**YOUR TASK**
Every line of the entries below that mentions "black" is to be copied out.

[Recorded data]
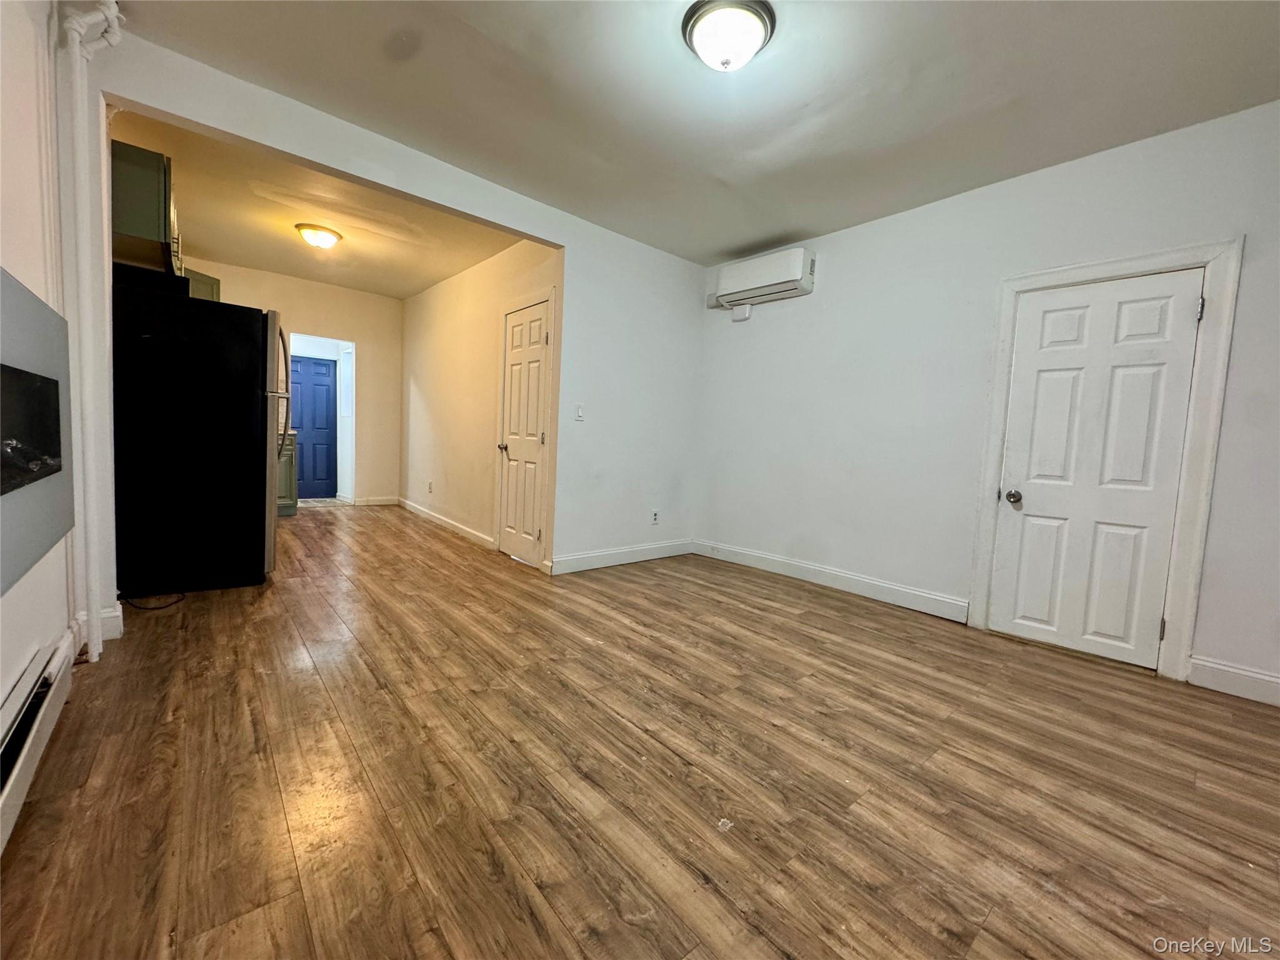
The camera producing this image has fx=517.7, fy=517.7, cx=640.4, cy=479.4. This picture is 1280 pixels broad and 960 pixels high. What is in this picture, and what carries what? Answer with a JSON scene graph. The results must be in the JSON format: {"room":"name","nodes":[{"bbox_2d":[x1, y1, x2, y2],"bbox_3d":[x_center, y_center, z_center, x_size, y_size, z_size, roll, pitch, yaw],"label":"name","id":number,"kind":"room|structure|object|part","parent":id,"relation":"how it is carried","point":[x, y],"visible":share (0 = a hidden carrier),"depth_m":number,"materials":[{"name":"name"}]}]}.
{"room":"living room","nodes":[
{"label":"living room","id":0,"kind":"room"},
{"bbox_2d":[0,0,95,776],"bbox_3d":[-1.143,-0.390,0.594,0.147,2.629,4.993,-1,6,-41],"label":"left wall","id":1,"kind":"structure","parent":0,"point":[9,681],"depth_m":1.70,"materials":[{"name":"white paint"}]},
{"bbox_2d":[0,269,75,594],"bbox_3d":[-1.671,-0.137,1.332,0.123,0.734,1.336,-1,6,-41],"label":"electric fireplace","id":2,"kind":"object","parent":1,"relation":"in","point":[57,318],"visible":1,"depth_m":1.45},
{"bbox_2d":[0,630,76,851],"bbox_3d":[-1.411,0.738,1.077,0.065,0.191,1.778,-1,6,-41],"label":"baseboard heater","id":3,"kind":"object","parent":1,"relation":"attached to","point":[22,757],"visible":1,"depth_m":1.42,"materials":[{"name":"white metal"}]},
{"bbox_2d":[53,0,126,667],"bbox_3d":[-2.207,-0.597,2.074,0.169,2.567,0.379,-1,6,-41],"label":"pipe","id":4,"kind":"object","parent":1,"relation":"attached to","point":[78,39],"visible":0.96,"depth_m":2.05,"materials":[{"name":"white"}]},
{"bbox_2d":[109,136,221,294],"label":"upper cabinet","id":5,"kind":"object","parent":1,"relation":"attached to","point":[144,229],"visible":0.48,"depth_m":2.73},
{"bbox_2d":[192,258,402,508],"bbox_3d":[-4.219,-1.023,6.080,2.670,2.727,0.124,-1,6,-41],"label":"kitchen back wall","id":6,"kind":"structure","parent":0,"point":[329,289],"depth_m":6.47,"materials":[{"name":"beige paint"}]},
{"bbox_2d":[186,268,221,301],"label":"upper cabinet","id":7,"kind":"object","parent":6,"relation":"attached to","point":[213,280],"visible":0.14,"depth_m":4.87,"materials":[{"name":"green"}]},
{"bbox_2d":[289,353,338,498],"bbox_3d":[-4.745,-0.741,7.290,0.806,1.952,0.104,-1,6,-41],"label":"blue door","id":8,"kind":"structure","parent":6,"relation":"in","point":[319,367],"depth_m":7.37,"materials":[{"name":"blue paint"}]},
{"bbox_2d":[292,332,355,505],"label":"doorway","id":9,"kind":"object","parent":6,"relation":"in","point":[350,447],"visible":0.59,"depth_m":6.47,"materials":[{"name":"white paint"}]},
{"bbox_2d":[353,495,399,506],"bbox_3d":[-3.423,0.277,6.686,0.546,0.113,0.015,-1,6,-41],"label":"baseboard","id":10,"kind":"structure","parent":6,"relation":"attached to","point":[385,501],"depth_m":6.68,"materials":[{"name":"white paint"}]},
{"bbox_2d":[115,106,533,296],"bbox_3d":[-2.638,-2.138,4.375,2.681,0.121,3.924,-1,6,-41],"label":"kitchen ceiling","id":11,"kind":"structure","parent":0,"point":[290,267],"depth_m":4.07,"materials":[{"name":"beige paint"}]},
{"bbox_2d":[295,223,342,248],"bbox_3d":[-2.694,-2.011,4.342,0.328,0.131,0.325,-1,6,-41],"label":"ceiling light","id":12,"kind":"object","parent":11,"relation":"attached to","point":[327,237],"visible":0.98,"depth_m":4.25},
{"bbox_2d":[80,28,706,591],"bbox_3d":[-0.920,-0.653,3.513,4.038,2.665,0.132,-1,6,-41],"label":"partition wall","id":13,"kind":"structure","parent":0,"point":[695,289],"depth_m":3.76,"materials":[{"name":"white paint"}]},
{"bbox_2d":[71,602,124,646],"bbox_3d":[-2.427,0.642,2.300,0.155,0.150,0.182,-1,6,-41],"label":"baseboard","id":14,"kind":"structure","parent":13,"relation":"attached to","point":[120,614],"depth_m":2.29,"materials":[{"name":"white paint"}]},
{"bbox_2d":[574,403,584,420],"bbox_3d":[-0.454,-0.500,3.862,0.072,0.118,0.017,-1,6,-41],"label":"light switch","id":15,"kind":"object","parent":13,"relation":"attached to","point":[581,412],"visible":0.99,"depth_m":3.86,"materials":[{"name":"white plastic"}]},
{"bbox_2d":[547,538,694,575],"bbox_3d":[-0.098,0.615,4.236,1.536,0.124,0.015,-1,6,-41],"label":"baseboard","id":16,"kind":"structure","parent":13,"relation":"attached to","point":[589,560],"depth_m":4.15,"materials":[{"name":"white paint"}]},
{"bbox_2d":[650,510,659,525],"bbox_3d":[0.124,0.325,4.410,0.071,0.118,0.009,-1,6,-41],"label":"wall socket","id":17,"kind":"object","parent":13,"relation":"attached to","point":[655,520],"visible":0.99,"depth_m":4.40,"materials":[{"name":"white plastic"}]},
{"bbox_2d":[401,236,561,570],"bbox_3d":[-1.844,-0.805,5.270,0.125,2.646,3.924,-1,6,-41],"label":"hallway wall","id":18,"kind":"structure","parent":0,"point":[454,289],"depth_m":5.03,"materials":[{"name":"beige paint"}]},
{"bbox_2d":[426,480,433,493],"bbox_3d":[-2.323,0.083,5.707,0.017,0.123,0.075,-1,6,-41],"label":"wall socket","id":19,"kind":"object","parent":18,"relation":"attached to","point":[430,485],"visible":0.99,"depth_m":5.70,"materials":[{"name":"white plastic"}]},
{"bbox_2d":[397,497,494,549],"bbox_3d":[-2.169,0.428,5.549,0.016,0.112,2.895,-1,6,-41],"label":"baseboard","id":20,"kind":"structure","parent":18,"relation":"attached to","point":[451,522],"depth_m":5.28,"materials":[{"name":"white paint"}]},
{"bbox_2d":[498,300,551,565],"bbox_3d":[-0.965,-0.338,4.126,0.093,1.961,0.667,-1,6,-41],"label":"closet door","id":21,"kind":"structure","parent":18,"relation":"in","point":[539,337],"depth_m":4.11,"materials":[{"name":"white paint"}]},
{"bbox_3d":[-1.139,-0.245,4.340,0.110,0.095,0.105,-1,6,-41],"label":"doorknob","id":22,"kind":"part","parent":21,"relation":"part of","materials":[{"name":"metal"}]},
{"bbox_2d":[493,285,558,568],"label":"door frame","id":23,"kind":"structure","parent":18,"relation":"attached to","point":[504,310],"depth_m":3.97,"materials":[{"name":"white paint"}]},
{"bbox_2d":[0,505,1279,959],"bbox_3d":[-0.831,0.764,3.458,4.713,0.101,8.946,-1,6,-41],"label":"floor","id":24,"kind":"structure","parent":0,"point":[245,606],"depth_m":1.56,"materials":[{"name":"brown wood"}]},
{"bbox_2d":[118,591,184,610],"bbox_3d":[-2.665,0.637,2.835,0.240,0.062,0.283,-1,6,-41],"label":"power cord","id":25,"kind":"object","parent":24,"relation":"on","point":[152,609],"visible":0.9,"depth_m":2.78,"materials":[{"name":"black plastic"}]},
{"bbox_2d":[111,281,285,597],"bbox_3d":[-2.769,-0.239,3.285,0.847,1.725,0.875,-1,6,-41],"label":"refrigerator","id":26,"kind":"object","parent":24,"relation":"on","point":[245,380],"visible":0.95,"depth_m":2.95,"materials":[{"name":"black metal"}]},
{"bbox_2d":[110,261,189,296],"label":"microwave","id":27,"kind":"object","parent":26,"relation":"on","point":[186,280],"visible":0.41,"depth_m":2.99,"materials":[{"name":"black"}]},
{"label":"refrigerator door","id":28,"kind":"part","parent":26,"relation":"part of","materials":[{"name":"silver metal"}]},
{"bbox_2d":[275,431,298,516],"bbox_3d":[-4.256,-0.080,5.626,0.773,0.927,0.648,-1,6,-41],"label":"base cabinet","id":29,"kind":"object","parent":24,"relation":"on","point":[287,460],"visible":0.17,"depth_m":5.63,"materials":[{"name":"green"}]},
{"bbox_2d":[113,0,1279,265],"bbox_3d":[0.506,-1.709,1.732,4.376,0.112,4.634,-1,6,-41],"label":"ceiling","id":30,"kind":"structure","parent":0,"point":[807,221],"depth_m":2.28,"materials":[{"name":"white paint"}]},
{"bbox_2d":[681,0,776,71],"bbox_3d":[0.327,-1.631,1.960,0.341,0.147,0.340,-1,6,-41],"label":"ceiling light","id":31,"kind":"object","parent":30,"relation":"attached to","point":[700,30],"visible":0.98,"depth_m":1.89,"materials":[{"name":"white glass"}]},
{"bbox_2d":[694,98,1279,701],"bbox_3d":[2.020,-0.426,3.087,0.146,2.595,4.597,-1,6,-41],"label":"right wall","id":32,"kind":"structure","parent":0,"point":[833,248],"depth_m":3.17,"materials":[{"name":"white paint"}]},
{"bbox_2d":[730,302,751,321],"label":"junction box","id":33,"kind":"object","parent":32,"relation":"attached to","point":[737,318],"visible":0.97,"depth_m":4.27,"materials":[{"name":"white plastic"}]},
{"bbox_2d":[710,246,815,311],"bbox_3d":[0.943,-1.554,4.087,0.229,0.339,0.857,-1,6,-41],"label":"air conditioner","id":34,"kind":"object","parent":32,"relation":"attached to","point":[769,278],"visible":0.99,"depth_m":3.95,"materials":[{"name":"white plastic"}]},
{"bbox_2d":[695,538,970,623],"bbox_3d":[1.227,0.697,3.896,0.016,0.125,2.172,-1,6,-41],"label":"baseboard","id":35,"kind":"structure","parent":32,"relation":"attached to","point":[950,600],"depth_m":3.64,"materials":[{"name":"white paint"}]},
{"bbox_2d":[988,268,1205,670],"bbox_3d":[2.271,-0.033,2.648,0.124,1.848,0.697,-1,6,-41],"label":"white door","id":36,"kind":"structure","parent":32,"relation":"in","point":[1127,315],"depth_m":2.63,"materials":[{"name":"white paint"}]},
{"bbox_3d":[2.037,0.097,2.838,0.071,0.066,0.074,-1,6,-41],"label":"doorknob","id":37,"kind":"part","parent":36,"relation":"part of","materials":[{"name":"silver metal"}]},
{"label":"hinge","id":38,"kind":"part","parent":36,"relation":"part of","materials":[{"name":"metal"}]},
{"bbox_3d":[2.519,-0.767,2.346,0.024,0.103,0.022,-1,6,-41],"label":"hinge","id":39,"kind":"part","parent":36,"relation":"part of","materials":[{"name":"silver metal"}]},
{"bbox_2d":[968,240,1241,680],"bbox_3d":[2.324,-0.092,2.698,0.154,2.011,0.906,-1,6,-41],"label":"door frame","id":40,"kind":"structure","parent":32,"relation":"attached to","point":[1183,603],"depth_m":2.43,"materials":[{"name":"white paint"}]},
{"bbox_2d":[1187,655,1279,705],"bbox_3d":[2.960,0.932,1.940,0.015,0.128,1.234,-1,6,-41],"label":"baseboard","id":41,"kind":"structure","parent":32,"relation":"attached to","point":[1222,668],"depth_m":2.30,"materials":[{"name":"white paint"}]}
]}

**ANSWER BELOW**
{"bbox_2d":[118,591,184,610],"bbox_3d":[-2.665,0.637,2.835,0.240,0.062,0.283,-1,6,-41],"label":"power cord","id":25,"kind":"object","parent":24,"relation":"on","point":[152,609],"visible":0.9,"depth_m":2.78,"materials":[{"name":"black plastic"}]},
{"bbox_2d":[111,281,285,597],"bbox_3d":[-2.769,-0.239,3.285,0.847,1.725,0.875,-1,6,-41],"label":"refrigerator","id":26,"kind":"object","parent":24,"relation":"on","point":[245,380],"visible":0.95,"depth_m":2.95,"materials":[{"name":"black metal"}]},
{"bbox_2d":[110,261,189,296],"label":"microwave","id":27,"kind":"object","parent":26,"relation":"on","point":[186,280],"visible":0.41,"depth_m":2.99,"materials":[{"name":"black"}]},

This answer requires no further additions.